Write and execute SQL queries directly:

SELECT * FROM orders 
WHERE order_date > '2023-01-01' 
ORDER BY total_amount DESC
LIMIT 10

📋 Database Explorer

  • Browse available tables
  • View table schemas
  • See sample data from any table

🔒 Security Features

  • Only SELECT queries are permitted
  • Query validation to prevent dangerous operations
  • Secure credential management
  • Error handling and input validation

🛠️ Architecture

SQLGenius uses the Model Context Protocol (MCP) to expose tools that enable:

  1. Natural Language Processing: Convert English questions to SQL
  2. Data Exploration: Fetch schema information and sample data
  3. SQL Execution: Run validated queries against your database

The architecture consists of:

  • MCP Server: Handles DB connection and provides tools
  • Streamlit Frontend: User interface for interacting with the system
  • Vertex AI (Gemini Pro): Powers natural language understanding
  • BigQuery: Executes SQL queries on your data

📝 MCP Tools

The following MCP tools are available:

  1. execute_nl_query: Execute a natural language query
  2. execute_sql_query: Execute a raw SQL query
  3. list_tables: List all available tables
  4. get_table_schema: Get schema for a specific table

📚 Advanced Usage

To add custom tools to the MCP server:

  1. Edit the register_tools() method in sql_mcp_server.py
  2. Add your custom tool using the @self.tool() decorator
  3. Restart the server

🤝 Contributing

Contributions are welcome!
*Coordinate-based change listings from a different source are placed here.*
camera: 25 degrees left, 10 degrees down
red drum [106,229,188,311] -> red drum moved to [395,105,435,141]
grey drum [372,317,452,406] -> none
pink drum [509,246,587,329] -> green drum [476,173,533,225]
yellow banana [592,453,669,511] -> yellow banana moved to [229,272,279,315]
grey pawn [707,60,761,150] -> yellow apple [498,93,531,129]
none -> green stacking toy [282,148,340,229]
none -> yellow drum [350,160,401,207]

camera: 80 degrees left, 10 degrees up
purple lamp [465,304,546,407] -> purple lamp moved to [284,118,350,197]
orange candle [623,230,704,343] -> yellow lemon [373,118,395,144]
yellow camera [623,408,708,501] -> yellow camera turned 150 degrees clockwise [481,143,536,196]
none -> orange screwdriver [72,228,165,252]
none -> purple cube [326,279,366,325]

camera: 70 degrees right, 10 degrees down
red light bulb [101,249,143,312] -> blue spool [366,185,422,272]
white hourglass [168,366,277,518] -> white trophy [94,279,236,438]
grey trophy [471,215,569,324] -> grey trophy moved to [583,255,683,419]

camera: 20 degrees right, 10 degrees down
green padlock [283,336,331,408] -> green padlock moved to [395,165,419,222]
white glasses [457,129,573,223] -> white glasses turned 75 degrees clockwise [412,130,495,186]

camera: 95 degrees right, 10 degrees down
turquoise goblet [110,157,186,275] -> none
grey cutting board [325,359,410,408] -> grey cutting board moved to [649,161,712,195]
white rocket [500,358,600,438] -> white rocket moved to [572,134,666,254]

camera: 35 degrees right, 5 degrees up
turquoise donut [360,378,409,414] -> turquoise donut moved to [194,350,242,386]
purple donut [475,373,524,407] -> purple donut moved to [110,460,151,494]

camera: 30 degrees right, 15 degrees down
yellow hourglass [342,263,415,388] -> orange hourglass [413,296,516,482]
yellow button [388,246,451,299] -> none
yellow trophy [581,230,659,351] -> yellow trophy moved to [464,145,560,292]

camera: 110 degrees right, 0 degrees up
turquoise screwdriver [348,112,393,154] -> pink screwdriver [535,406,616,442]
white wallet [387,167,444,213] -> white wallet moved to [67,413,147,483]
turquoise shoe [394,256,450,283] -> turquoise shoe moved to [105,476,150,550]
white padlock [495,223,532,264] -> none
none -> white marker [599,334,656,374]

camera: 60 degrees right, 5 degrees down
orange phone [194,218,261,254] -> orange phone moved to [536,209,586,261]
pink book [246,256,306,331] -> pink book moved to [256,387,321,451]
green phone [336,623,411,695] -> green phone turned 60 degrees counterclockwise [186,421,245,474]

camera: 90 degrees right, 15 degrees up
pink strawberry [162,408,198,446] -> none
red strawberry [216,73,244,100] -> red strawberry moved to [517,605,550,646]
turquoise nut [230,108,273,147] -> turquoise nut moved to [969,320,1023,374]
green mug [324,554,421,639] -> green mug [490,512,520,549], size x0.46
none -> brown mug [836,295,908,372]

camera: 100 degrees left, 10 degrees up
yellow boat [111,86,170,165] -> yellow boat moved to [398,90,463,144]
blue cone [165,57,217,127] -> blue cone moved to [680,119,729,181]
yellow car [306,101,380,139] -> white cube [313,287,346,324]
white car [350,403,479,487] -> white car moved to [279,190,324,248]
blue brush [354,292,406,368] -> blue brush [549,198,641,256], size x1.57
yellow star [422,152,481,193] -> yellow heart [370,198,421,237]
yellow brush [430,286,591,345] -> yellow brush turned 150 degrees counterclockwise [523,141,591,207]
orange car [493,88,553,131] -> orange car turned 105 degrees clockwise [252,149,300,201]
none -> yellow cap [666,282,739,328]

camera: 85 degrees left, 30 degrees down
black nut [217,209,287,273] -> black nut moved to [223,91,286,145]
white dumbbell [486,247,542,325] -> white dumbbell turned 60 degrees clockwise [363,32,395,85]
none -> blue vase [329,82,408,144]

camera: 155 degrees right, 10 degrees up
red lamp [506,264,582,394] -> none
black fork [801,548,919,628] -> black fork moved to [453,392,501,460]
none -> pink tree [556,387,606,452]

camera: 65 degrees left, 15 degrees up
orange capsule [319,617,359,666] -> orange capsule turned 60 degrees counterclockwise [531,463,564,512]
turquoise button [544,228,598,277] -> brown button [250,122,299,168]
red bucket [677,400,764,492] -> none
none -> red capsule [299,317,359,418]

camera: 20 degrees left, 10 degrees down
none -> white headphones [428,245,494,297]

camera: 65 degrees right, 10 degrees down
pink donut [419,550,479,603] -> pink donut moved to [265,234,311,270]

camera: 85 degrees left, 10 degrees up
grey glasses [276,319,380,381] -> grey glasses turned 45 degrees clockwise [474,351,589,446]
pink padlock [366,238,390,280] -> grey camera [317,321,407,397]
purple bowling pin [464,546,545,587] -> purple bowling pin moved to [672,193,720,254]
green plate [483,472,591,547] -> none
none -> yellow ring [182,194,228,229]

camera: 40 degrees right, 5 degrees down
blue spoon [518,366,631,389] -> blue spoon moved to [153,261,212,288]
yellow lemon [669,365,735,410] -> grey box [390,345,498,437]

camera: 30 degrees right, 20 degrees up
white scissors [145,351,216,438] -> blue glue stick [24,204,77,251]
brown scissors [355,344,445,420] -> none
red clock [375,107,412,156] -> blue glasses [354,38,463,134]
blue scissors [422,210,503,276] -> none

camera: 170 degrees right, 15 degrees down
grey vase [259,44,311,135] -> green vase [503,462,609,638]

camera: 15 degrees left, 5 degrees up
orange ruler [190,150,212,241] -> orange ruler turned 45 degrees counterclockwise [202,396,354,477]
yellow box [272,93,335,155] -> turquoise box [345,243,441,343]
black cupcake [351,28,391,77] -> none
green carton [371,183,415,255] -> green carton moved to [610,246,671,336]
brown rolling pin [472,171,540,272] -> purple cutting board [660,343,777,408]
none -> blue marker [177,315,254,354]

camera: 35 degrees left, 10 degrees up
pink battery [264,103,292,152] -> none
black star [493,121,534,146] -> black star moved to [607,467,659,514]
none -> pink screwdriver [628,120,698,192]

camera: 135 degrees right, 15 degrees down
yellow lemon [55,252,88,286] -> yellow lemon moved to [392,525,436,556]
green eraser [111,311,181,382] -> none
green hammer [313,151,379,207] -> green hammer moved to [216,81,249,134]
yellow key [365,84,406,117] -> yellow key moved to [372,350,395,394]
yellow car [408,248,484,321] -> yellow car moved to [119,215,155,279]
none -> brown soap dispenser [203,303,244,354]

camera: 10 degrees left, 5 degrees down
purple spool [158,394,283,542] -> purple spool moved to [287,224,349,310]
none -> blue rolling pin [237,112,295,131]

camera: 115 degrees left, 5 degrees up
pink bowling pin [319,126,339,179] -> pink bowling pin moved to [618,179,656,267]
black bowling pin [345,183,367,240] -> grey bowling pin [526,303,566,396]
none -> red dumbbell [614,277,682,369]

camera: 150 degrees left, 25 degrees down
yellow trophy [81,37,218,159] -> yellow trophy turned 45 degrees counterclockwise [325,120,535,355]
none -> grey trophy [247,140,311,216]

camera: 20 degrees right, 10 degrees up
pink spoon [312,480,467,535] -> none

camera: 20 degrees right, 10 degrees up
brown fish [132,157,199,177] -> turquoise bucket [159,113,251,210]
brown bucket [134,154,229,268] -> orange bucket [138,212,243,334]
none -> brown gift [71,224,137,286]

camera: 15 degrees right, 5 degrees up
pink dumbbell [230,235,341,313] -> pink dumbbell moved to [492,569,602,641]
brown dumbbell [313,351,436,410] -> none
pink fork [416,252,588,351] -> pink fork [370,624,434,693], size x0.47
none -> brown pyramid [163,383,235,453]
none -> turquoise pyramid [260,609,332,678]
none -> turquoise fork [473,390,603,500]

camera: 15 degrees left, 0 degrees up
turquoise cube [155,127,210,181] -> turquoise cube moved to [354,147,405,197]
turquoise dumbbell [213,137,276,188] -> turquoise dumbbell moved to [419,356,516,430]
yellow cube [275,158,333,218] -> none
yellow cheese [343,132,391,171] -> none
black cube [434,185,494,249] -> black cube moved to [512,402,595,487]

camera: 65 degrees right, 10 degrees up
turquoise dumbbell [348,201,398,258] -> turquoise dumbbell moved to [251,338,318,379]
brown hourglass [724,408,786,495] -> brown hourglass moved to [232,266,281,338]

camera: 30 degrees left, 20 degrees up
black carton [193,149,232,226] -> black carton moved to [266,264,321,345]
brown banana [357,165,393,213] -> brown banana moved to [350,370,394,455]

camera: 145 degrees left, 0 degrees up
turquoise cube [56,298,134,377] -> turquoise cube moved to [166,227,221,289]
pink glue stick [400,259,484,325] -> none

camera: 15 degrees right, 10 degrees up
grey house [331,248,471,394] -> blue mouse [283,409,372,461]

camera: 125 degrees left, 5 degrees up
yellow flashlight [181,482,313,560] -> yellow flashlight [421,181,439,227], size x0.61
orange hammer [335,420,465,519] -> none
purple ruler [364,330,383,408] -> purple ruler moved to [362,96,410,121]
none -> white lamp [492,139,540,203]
Please feel free to submit a Pull Request.

SQL_MCP_Server FAQ

How does SQLGenius convert natural language to SQL?
SQLGenius uses Vertex AI's Gemini Pro model to translate natural language inputs into accurate SQL queries.
Can I visualize query results directly in SQLGenius?
Yes, SQLGenius provides real-time data visualization within its Streamlit interface.
How does SQLGenius ensure query safety?
It includes safe query validation mechanisms to prevent execution of harmful or malformed SQL commands.
What databases does SQLGenius support?
Currently, SQLGenius integrates specifically with Google BigQuery for querying and data exploration.
Is SQLGenius built on MCP architecture?
Yes, SQLGenius is built using the Model Context Protocol for modular and secure AI integration.
How can I track my past queries?
SQLGenius maintains a query history tab where you can review and reuse previous SQL queries.
What technologies power SQLGenius?
SQLGenius uses Vertex AI's Gemini Pro, Streamlit for UI, and MCP for protocol management.
How do I install SQLGenius?
Clone the repository, install dependencies via pip, and configure environment variables as per the README instructions.